Sheer size, mountains, and river rapids have all been obstacles to transportation in Brazil, but the country has an expanding transport network. Roads are a key element, encouraged in the late 1950s by the implementation of a national highway plan and the creation of an automobile industry. A national highway system with Brasilia at the center links all the state capitals. There are other major interurban and interregional highways, including the Trans-Amazon Highway, an east-west artery linking isolated regions of Brazil and Peru. Dependence on motor vehicles has created serious traffic congestion in some of the major cities, especially those on sites with limited geographic access, such as Rio de Janeiro. It has also resulted in increased air pollution.

Two-thirds of the tracks on Brazil’s railway system are located in the Southeast and South. Railways have suffered because of their high costs compared to the highways and because they were built as separate lines, rather than as an integrated system. Many of these systems have variations in track gauges (the distance between the two sides of the track); this makes it impossible to run trains designed for one system on the tracks of a system built for a different gauge. In 1962 a federal agency was created to oversee the state-controlled railways. These and the railways of Sao Paulo are the largest systems. The remaining rail operations are suburban commuter systems connecting in the major cities or specialized railways carrying minerals, timber, or tourists.

Coastal shipping has also declined in the face of highway competition, but there was some modernization in shipping and ports in the late 1970s through the creation of export corridors to the ports of Rio Grande, Paranagua, and Santos, and through the construction of specialized oil and ore ports. Major ports that handle more than 10 million tons of cargo include Santos, Rio de Janeiro, and Angra dos Reis; the specialized ports of Tubarao, Sepitiba, and Sao Sebastiao in the Southeast; Paranagua and Rio Grande in the South; and Aratu and Sao Luis in the Northeast.

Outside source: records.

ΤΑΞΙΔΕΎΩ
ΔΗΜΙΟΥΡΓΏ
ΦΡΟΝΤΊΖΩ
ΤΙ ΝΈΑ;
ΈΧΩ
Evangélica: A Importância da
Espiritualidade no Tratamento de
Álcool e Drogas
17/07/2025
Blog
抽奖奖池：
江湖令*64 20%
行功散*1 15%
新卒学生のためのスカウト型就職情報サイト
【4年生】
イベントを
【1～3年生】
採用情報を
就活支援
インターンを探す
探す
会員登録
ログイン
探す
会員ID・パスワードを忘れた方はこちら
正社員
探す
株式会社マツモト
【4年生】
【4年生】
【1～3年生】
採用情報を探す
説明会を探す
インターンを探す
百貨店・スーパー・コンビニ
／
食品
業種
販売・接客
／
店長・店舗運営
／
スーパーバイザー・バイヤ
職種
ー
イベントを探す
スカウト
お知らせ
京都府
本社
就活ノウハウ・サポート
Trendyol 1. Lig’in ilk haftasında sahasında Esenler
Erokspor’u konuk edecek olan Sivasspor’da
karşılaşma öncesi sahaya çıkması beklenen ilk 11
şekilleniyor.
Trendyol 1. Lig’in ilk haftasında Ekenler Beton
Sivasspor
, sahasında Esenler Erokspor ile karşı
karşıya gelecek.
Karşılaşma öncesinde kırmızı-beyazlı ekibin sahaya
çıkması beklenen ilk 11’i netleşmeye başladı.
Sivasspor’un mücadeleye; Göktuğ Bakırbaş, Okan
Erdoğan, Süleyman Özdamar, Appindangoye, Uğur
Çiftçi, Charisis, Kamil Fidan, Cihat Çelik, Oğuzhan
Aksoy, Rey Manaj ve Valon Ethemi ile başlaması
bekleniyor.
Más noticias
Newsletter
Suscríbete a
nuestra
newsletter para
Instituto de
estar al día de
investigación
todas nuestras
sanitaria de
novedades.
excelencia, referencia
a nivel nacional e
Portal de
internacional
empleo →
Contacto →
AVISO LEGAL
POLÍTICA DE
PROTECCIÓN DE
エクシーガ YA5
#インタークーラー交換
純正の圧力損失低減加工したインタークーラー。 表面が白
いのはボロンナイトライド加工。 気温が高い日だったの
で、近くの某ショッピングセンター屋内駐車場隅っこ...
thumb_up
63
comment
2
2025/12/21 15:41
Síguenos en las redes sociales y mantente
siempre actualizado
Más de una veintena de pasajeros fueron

Brazil’s large size makes air transport important. Sixty-two airports, controlled by the state company Infraero, handle 97 percent of the air traffic. There are also many small airstrips that serve remote areas in the Amazon region. The airports of Sao Paulo and Rio de Janeiro are the two largest in South America in terms of traffic handled. Varig is the principal international and domestic airline, with Vasp and Transbrasil as the leading domestic carriers. Several sectors of the transport system—including railways, metro systems, highways, ports, and airports—are being opened to private investment as part of the government’s current privatization program.